Fourier Transform-Infrared Spectroscopic Imaging: The Emerging Evolution from a Microscopy Tool to a Cancer Imaging Modality

Jul 01, 2007
Volume 22, Issue 7

The integration of Fourier transform–infrared (FT-IR) spectroscopy with microscopy facilitates recording of spatially resolved spectral information, allowing the examination of both the structure and chemical composition of a heterogeneous material. While the first such attempt was over 50 years ago (1), present-day instrumentation largely evolved from the point microscopy detection of interferometric signals that developed in the mid-1980s (2). The successful coupling of interferometry for spectral recording and microscopy for spatial specificity in these systems spurred interest in a variety of fields, including the materials (3), forensic (4), and biomedical arenas (5,6). Point microscopy utilizes an aperture to restrict radiation incident on a sample and permits the recording of spatially localized data. The primary utilities of this form of microscopy lay in acquiring accurate spectra from small samples, in determining the chemical structure and composition of heterogeneous phases at specified points, and in building two-dimensional maps of the chemical composition of samples. Because the data were acquired at a single point, composition maps could only be acquired by rastering the sample. Hence, the approach was termed mapping or point mapping and involved as many interferometer scans as the number of pixels in the map.

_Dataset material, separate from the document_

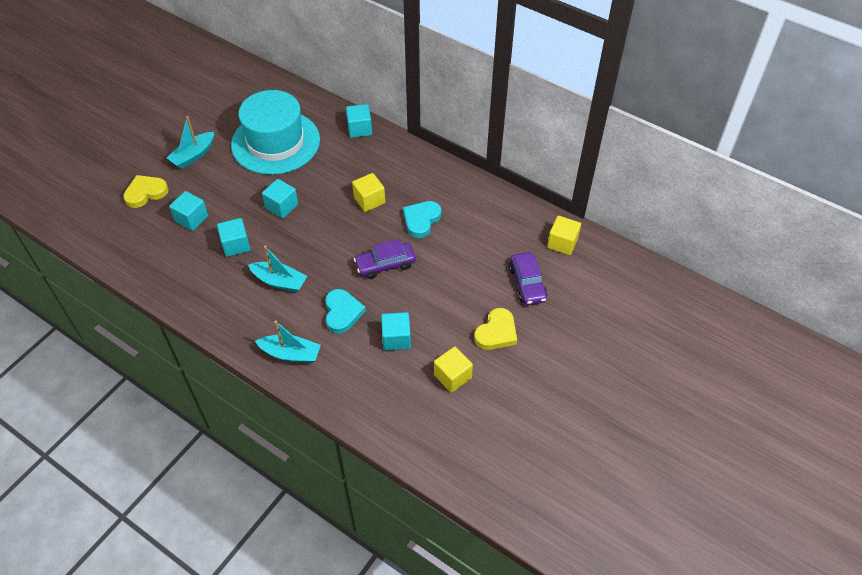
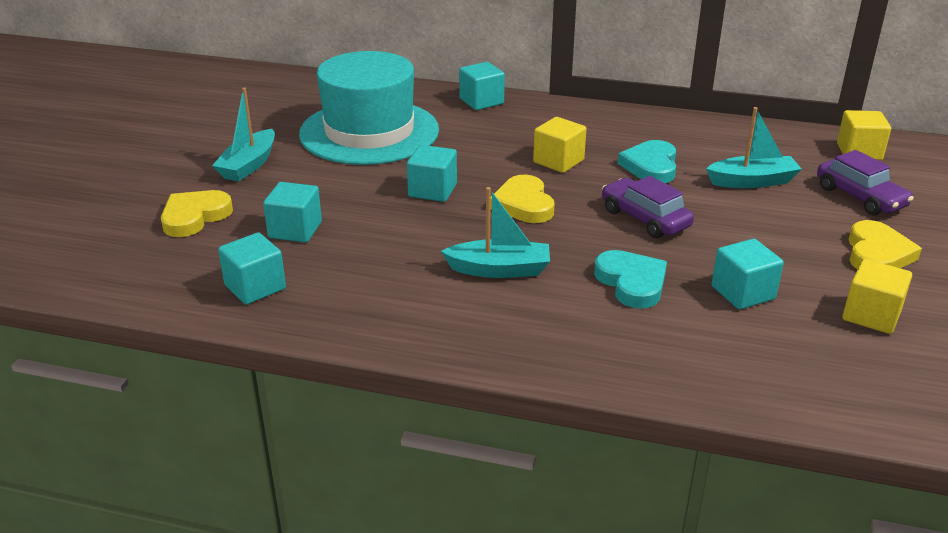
camera: 20 degrees left, 20 degrees down
(236, 245) = (393, 244): turquoise cube -> turquoise cube (255, 287)
(291, 354) = (594, 350): turquoise boat -> turquoise boat (752, 181)
(325, 233) = (523, 204): none -> yellow heart
(385, 264) = (645, 218): purple car -> purple car turned 90 degrees clockwise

The use of focal plane array (FPA) detectors for microscopy (7,8) allowed for the acquisition of large fields of view in a single interferogram acquisition sweep. The multichannel detection enabled by array detectors was similar to the concept of recording images with charge-coupled devices (CCDs) in optical microscopy; hence, the approach was termed imaging. The unique advantages of observing an entire field of view rapidly permitted applications that allowed monitoring of dynamic processes, spatially resolved spectroscopy of large samples or many samples, and enhanced quality due to retention of radiation throughput that was lost in point microscopy systems as a result of diffraction at the aperture. Just as for the previous generation of microspectroscopy instruments, applications rapidly followed in the materials (9) and biomedical fields (10–14). Research activity in this area can be divided into three major categories: instrumentation and sampling methodologies, applications, and data extraction algorithms. In this article, we review key advances and recent developments in the context of biomedical imaging. We do not provide a comprehensive overview but selectively highlight certain features of importance for cancer-related imaging. Last, we focus on one emerging application area, namely tissue histopathology, and provide illustrative examples from our laboratory indicating the integrative nature of protocol development.

Instrumentation, Sampling, and Data-Handling Techniques


Because imaging is largely based upon new detectors with unique performance characteristics for spectroscopy, efforts in instrumentation have largely focused on the efficient integration of FPA detectors with interferometers. Because of the size, different electronics, and unique noise characteristics of FPAs, an optimization of data acquisition methodology was a primary activity in the initial period of availability of instrumentation. The first rational attempt at understanding performance and optimizing the data acquisition process revealed the unique noise characteristics that limited the first generation of array detectors (15). Briefly, this paper established that the general behavior of FT-IR spectrometers is generally held for imaging spectrometers but the detector may serve to limit the applicability of established practices in IR spectrometry. An explicit optimization of the data acquisition time revealed several strategies for speeding data collection for both the step-scan and rapid-scan modes (16). The first example of rapid-scan FT-IR imaging (17) was conducted using asynchronous sampling, followed by descriptions of synchronously triggered sampling and generalized methodologies (18) that could use any detector at any interferometer modulation frequency using post-acquisition techniques. Advances in detector technology have now allowed for rapid-scan imaging to become routine for large FPA detectors, while innovative new detectors have been developed (first by PerkinElmer, Shelton, Connecticut) that trade off a large multichannel detection advantage of arrays against the speed of smaller detector arrays to provide a very high-performance instrument (19).